Write each entry out again exactly as it was given.

------------------------

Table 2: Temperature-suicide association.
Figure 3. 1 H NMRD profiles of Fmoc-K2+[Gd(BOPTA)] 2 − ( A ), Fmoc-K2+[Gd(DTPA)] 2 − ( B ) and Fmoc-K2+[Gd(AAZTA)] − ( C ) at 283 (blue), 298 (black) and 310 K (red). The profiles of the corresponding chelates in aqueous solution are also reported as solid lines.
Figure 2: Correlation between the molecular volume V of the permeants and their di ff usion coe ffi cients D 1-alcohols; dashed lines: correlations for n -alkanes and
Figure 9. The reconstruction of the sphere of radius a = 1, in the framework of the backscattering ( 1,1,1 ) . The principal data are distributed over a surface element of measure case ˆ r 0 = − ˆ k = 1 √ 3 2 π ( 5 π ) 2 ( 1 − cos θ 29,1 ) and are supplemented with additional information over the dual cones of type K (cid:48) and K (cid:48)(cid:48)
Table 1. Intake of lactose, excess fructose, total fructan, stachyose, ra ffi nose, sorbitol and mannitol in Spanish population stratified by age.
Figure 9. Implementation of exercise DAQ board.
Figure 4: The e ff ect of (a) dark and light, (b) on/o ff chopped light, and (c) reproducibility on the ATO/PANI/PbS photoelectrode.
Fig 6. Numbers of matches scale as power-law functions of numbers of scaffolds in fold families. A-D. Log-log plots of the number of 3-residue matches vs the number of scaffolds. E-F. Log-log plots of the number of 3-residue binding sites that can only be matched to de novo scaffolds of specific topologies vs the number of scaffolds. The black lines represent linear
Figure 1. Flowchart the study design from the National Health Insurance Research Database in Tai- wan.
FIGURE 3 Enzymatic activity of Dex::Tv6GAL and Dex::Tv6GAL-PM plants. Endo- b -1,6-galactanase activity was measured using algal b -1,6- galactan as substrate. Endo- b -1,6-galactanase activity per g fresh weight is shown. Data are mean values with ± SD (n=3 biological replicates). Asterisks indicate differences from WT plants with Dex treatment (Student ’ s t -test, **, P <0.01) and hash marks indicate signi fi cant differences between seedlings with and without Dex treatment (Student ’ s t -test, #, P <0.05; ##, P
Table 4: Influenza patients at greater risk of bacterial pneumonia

------------------------

● **SOLUTION BELOW**:
Table 2: Temperature-suicide association.
Figure 3. 1 H NMRD profiles of Fmoc-K2+[Gd(BOPTA)] 2 − ( A ), Fmoc-K2+[Gd(DTPA)] 2 − ( B ) and Fmoc-K2+[Gd(AAZTA)] − ( C ) at 283 (blue), 298 (black) and 310 K (red). The profiles of the corresponding chelates in aqueous solution are also reported as solid lines.
Figure 2: Correlation between the molecular volume V of the permeants and their di ff usion coe ffi cients D 1-alcohols; dashed lines: correlations for n -alkanes and
Figure 9. The reconstruction of the sphere of radius a = 1, in the framework of the backscattering ( 1,1,1 ) . The principal data are distributed over a surface element of measure case ˆ r 0 = − ˆ k = 1 √ 3 2 π ( 5 π ) 2 ( 1 − cos θ 29,1 ) and are supplemented with additional information over the dual cones of type K (cid:48) and K (cid:48)(cid:48)
Table 1. Intake of lactose, excess fructose, total fructan, stachyose, ra ffi nose, sorbitol and mannitol in Spanish population stratified by age.
Figure 9. Implementation of exercise DAQ board.
Figure 4: The e ff ect of (a) dark and light, (b) on/o ff chopped light, and (c) reproducibility on the ATO/PANI/PbS photoelectrode.
Fig 6. Numbers of matches scale as power-law functions of numbers of scaffolds in fold families. A-D. Log-log plots of the number of 3-residue matches vs the number of scaffolds. E-F. Log-log plots of the number of 3-residue binding sites that can only be matched to de novo scaffolds of specific topologies vs the number of scaffolds. The black lines represent linear
Figure 1. Flowchart the study design from the National Health Insurance Research Database in Tai- wan.
FIGURE 3 Enzymatic activity of Dex::Tv6GAL and Dex::Tv6GAL-PM plants. Endo- b -1,6-galactanase activity was measured using algal b -1,6- galactan as substrate. Endo- b -1,6-galactanase activity per g fresh weight is shown. Data are mean values with ± SD (n=3 biological replicates). Asterisks indicate differences from WT plants with Dex treatment (Student ’ s t -test, **, P <0.01) and hash marks indicate signi fi cant differences between seedlings with and without Dex treatment (Student ’ s t -test, #, P <0.05; ##, P
Table 4: Influenza patients at greater risk of bacterial pneumonia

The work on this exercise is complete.